Administrator of Tristan da Cunha
- In office 1 December 2022 – 16 March 2023
- Preceded by: James Glass (Acting)
- Succeeded by: Lorraine Repetto (Acting)
- In office 29 November 2016 – 24 January 2020
- Preceded by: Alex Mitham
- Succeeded by: Fiona Kilpatrick [oc]
- In office 15 September 2010 – 23 September 2013
- Preceded by: David Morley
- Succeeded by: Alex Mitham

Administrator of Ascension
- In office 17 March 2020 – 2 November 2022
- Preceded by: Steven Chandler
- Succeeded by: Simon Minshull

Personal details
- Born: Sean Gilbert Peter Burns 1961
- Died: 16 March 2023 (aged 61–62)
- Occupation: Civil servant

= Sean Burns (administrator) =

British civil servant (1961–2023)

Sean Gilbert Peter Burns (1961 – 16 March 2023) was a British civil servant.
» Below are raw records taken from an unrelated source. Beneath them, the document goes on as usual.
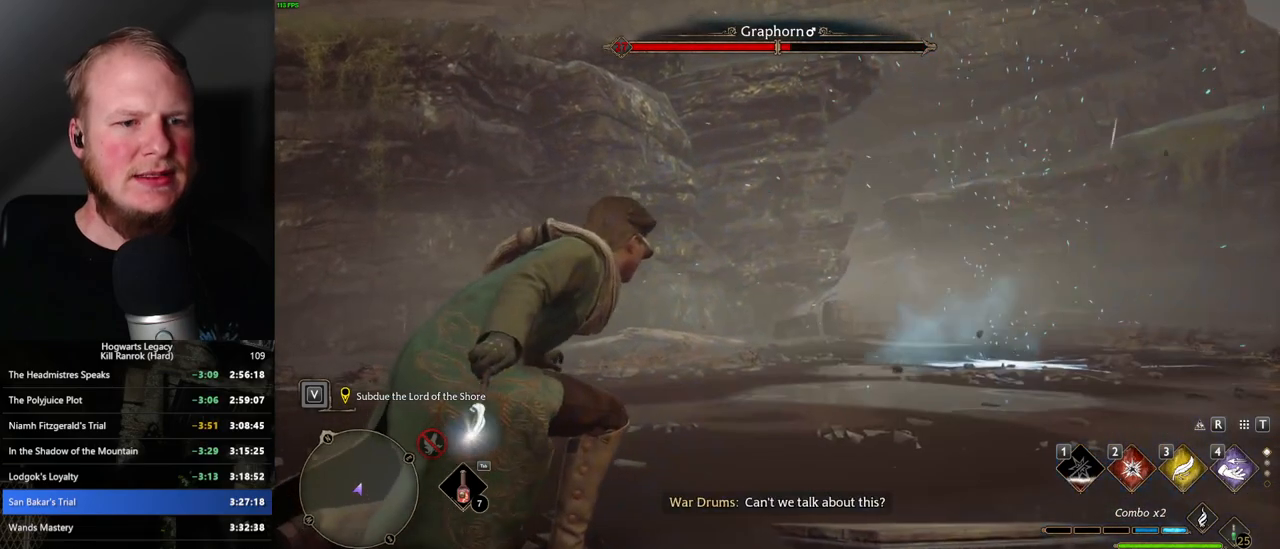
{"keys": [], "mouse": [], "events": []}
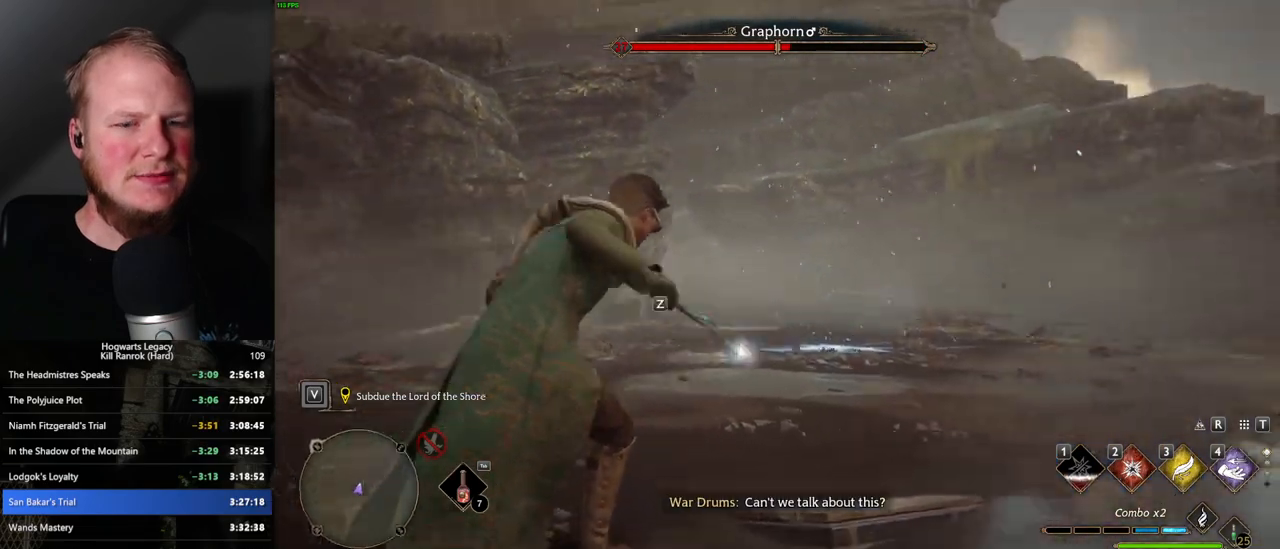
{"keys": [], "mouse": [], "events": [[317, "2", "down"], [417, "2", "up"]]}
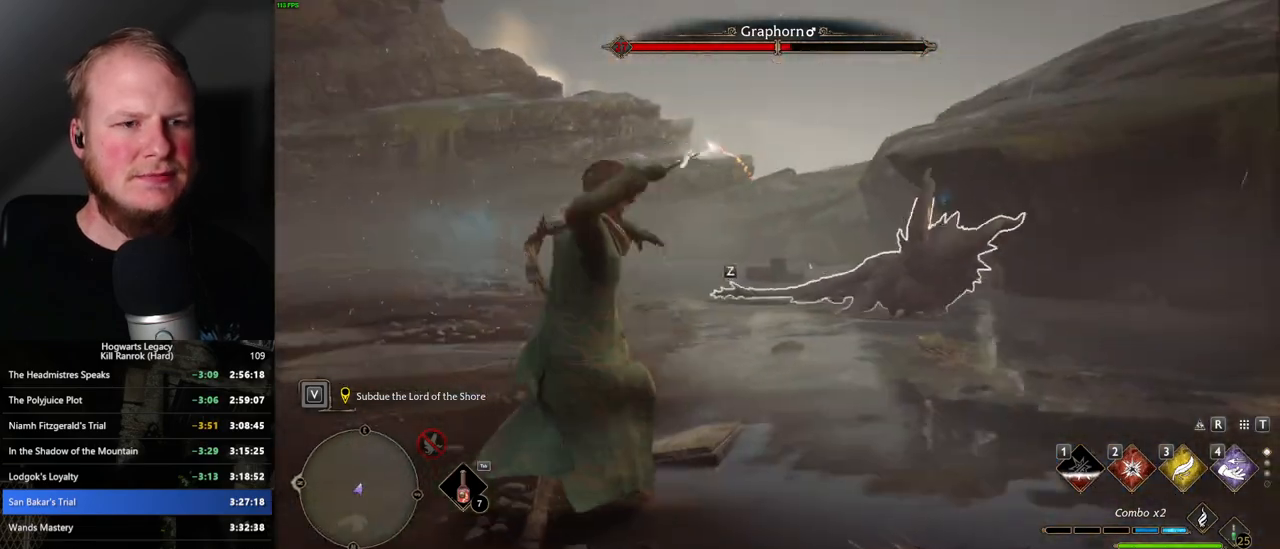
{"keys": [], "mouse": [], "events": [[334, "z", "down"], [434, "z", "up"]]}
He served as Administrator of Tristan da Cunha on three occasions from 2010 to 2013, 2016 to 2020, and from 2022 until his death in 2023. Burns had previously served as Administrator of Ascension.

==Death==
Burns had a stroke on 9 March 2023 and was admitted to Camogli Hospital in Edinburgh of the Seven Seas. He died on 16 March aboard RV Meteor while en route to Cape Town for further treatment.